BG 187 – Ajam and her Oriental rugs

The road through Ajam’s village on the dry plateau is a soft and colorful carpet almost all year round. Literally.
Ajam’s mother runs the local carpet workshop, where carpets in many different designs, colors and sizes are woven or knotted by hand by women and children.
Her mother told her that some of the most intricate designs have been made the same way for hundreds of years.
And when they’re done, Ajam helps spread the carpets out on the sandy road, so their colors can fade in the bright sunlight.
The villagers walk over the carpets. And they even let their donkeys and goats walk over them. Ajam and her friends play on the carpets, and the boys from the village play football on them.
And every now and then a car or a motorcycle drives through the village, also over the colorful carpets.
About once a week mum and aunt Maryam decide which carpets are sufficiently faded. They then shake them out and turn them over, so that the other side can also be faded.
Ajam’s aunt Nafisa owns a farm down in the valley, together with her husband, uncle Ahmed. They have a lot of land. Aunt also owns a carpet workshop.

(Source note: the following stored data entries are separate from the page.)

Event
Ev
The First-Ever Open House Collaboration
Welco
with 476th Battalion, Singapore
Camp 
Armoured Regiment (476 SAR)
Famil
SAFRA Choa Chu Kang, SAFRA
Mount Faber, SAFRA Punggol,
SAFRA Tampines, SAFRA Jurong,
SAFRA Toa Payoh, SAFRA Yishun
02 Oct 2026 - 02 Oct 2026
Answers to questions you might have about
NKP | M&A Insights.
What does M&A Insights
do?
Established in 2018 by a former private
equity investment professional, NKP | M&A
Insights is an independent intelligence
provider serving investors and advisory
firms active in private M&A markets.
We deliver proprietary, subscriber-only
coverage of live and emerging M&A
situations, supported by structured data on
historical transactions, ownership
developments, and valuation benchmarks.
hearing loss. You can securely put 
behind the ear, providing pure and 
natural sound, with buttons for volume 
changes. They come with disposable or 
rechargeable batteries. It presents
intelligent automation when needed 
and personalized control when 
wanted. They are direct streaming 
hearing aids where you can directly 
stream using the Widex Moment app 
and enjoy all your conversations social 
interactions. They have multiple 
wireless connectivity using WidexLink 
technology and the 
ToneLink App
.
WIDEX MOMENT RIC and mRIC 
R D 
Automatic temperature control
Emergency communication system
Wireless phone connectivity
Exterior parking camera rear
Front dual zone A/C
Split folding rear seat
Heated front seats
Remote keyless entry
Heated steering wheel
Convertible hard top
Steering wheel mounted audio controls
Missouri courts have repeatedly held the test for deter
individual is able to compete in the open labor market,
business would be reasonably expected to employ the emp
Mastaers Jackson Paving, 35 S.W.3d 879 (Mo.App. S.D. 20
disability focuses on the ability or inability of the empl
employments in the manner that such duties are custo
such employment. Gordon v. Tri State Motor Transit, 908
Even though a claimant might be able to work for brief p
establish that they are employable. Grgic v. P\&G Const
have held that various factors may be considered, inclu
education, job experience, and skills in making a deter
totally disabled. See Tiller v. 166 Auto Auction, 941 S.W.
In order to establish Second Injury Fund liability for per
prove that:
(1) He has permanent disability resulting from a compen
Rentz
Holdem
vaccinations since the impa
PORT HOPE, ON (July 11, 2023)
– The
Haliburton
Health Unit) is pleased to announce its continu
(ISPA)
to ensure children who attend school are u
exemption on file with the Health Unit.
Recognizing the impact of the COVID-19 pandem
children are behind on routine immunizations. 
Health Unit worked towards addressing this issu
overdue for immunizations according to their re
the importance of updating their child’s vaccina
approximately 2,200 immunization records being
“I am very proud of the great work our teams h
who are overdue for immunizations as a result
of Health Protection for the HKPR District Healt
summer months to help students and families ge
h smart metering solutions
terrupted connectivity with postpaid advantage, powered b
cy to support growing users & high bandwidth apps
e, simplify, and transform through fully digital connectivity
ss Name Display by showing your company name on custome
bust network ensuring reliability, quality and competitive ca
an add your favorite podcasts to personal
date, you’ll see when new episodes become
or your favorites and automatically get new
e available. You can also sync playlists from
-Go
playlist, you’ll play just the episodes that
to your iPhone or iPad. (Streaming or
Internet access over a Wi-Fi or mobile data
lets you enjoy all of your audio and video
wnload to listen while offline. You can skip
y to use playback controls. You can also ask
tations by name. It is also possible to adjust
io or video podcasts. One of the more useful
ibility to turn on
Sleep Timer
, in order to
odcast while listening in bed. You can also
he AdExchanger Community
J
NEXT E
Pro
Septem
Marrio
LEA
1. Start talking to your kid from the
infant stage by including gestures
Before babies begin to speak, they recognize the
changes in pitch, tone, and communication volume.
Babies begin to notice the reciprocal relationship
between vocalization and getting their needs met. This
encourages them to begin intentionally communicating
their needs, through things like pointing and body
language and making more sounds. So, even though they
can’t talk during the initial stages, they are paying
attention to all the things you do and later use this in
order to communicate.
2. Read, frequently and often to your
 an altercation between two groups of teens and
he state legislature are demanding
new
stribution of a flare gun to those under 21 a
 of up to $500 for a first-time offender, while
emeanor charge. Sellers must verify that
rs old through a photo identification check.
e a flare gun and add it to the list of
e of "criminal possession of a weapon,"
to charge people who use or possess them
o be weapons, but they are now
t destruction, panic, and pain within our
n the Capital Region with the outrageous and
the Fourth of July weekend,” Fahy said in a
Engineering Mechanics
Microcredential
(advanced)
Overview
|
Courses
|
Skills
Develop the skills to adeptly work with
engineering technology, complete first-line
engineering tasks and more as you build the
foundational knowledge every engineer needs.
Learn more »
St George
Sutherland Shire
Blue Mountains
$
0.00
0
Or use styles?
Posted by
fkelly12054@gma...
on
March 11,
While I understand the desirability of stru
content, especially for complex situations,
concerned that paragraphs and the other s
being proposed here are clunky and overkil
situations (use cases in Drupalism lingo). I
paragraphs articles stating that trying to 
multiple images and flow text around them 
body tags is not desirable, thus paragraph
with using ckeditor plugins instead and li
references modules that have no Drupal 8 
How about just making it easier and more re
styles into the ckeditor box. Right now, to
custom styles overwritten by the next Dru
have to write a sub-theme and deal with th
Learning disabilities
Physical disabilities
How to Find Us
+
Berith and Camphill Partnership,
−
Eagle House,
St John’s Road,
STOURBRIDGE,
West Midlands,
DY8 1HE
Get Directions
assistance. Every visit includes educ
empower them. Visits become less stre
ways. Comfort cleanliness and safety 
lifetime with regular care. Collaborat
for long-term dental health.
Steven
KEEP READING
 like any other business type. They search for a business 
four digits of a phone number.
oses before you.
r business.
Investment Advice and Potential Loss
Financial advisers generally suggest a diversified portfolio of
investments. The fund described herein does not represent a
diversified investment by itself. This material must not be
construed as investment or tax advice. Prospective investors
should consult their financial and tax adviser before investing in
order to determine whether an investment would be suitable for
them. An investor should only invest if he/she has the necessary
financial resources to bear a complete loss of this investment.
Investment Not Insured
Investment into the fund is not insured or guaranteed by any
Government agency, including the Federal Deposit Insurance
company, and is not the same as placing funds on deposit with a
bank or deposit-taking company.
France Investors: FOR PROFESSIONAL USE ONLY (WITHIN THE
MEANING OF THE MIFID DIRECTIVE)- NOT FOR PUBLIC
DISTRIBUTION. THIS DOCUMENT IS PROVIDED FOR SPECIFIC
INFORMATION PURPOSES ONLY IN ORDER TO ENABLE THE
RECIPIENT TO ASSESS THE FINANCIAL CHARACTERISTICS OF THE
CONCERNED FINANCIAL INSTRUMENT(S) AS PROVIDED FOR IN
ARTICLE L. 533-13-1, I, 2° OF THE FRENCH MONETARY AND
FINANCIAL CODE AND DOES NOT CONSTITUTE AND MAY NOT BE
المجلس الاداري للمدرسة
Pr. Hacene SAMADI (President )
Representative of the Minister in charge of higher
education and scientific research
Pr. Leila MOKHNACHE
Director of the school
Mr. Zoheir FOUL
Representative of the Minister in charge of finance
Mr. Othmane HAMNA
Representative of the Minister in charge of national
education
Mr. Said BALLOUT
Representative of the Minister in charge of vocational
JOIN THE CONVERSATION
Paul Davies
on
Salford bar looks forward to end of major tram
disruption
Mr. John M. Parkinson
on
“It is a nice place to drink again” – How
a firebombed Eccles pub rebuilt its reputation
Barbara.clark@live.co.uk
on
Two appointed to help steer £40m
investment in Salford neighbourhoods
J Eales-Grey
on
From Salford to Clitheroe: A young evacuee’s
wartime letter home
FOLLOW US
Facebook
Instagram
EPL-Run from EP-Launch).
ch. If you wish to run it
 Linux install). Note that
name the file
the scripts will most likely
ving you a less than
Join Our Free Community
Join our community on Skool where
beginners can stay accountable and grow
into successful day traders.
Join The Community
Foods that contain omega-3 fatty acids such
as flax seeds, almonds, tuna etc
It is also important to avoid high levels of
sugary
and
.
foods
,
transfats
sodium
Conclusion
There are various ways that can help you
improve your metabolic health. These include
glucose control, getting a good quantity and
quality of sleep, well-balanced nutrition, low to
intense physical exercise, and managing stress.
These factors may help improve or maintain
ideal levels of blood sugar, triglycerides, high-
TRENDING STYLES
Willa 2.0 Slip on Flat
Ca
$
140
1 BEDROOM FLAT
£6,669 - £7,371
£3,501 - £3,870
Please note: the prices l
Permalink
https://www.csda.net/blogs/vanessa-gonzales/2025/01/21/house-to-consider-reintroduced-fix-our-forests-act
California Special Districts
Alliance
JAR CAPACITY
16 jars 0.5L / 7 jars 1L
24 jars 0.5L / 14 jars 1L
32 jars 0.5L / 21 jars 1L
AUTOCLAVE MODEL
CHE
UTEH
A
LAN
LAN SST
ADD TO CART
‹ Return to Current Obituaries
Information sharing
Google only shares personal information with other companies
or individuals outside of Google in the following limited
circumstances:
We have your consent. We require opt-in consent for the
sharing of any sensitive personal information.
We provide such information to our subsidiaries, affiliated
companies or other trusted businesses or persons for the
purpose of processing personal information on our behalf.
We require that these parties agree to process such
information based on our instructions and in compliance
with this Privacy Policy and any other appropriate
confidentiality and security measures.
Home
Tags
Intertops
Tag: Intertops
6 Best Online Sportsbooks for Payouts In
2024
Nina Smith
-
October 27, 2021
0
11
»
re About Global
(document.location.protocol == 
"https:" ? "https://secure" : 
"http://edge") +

Uncle grows wheat and when that has been harvested and the fields are dry and empty, aunt and her employees spread hundreds of freshly woven or knotted carpets on it. Just like Ajam’s mother does on the road through their little village.
Ajam sometimes goes down to the valley with her mother to help her aunt turn the carpets.
Once a month a truck comes, on which the men of the family load the carpets to take them to a large warehouse in the city, where buyers from abroad place their orders.
But why does her family put the carpets in the sun and lets people and animals walk on them? Because wealthy Westerners and Arabs pay ten times as much for “antique” Oriental rugs!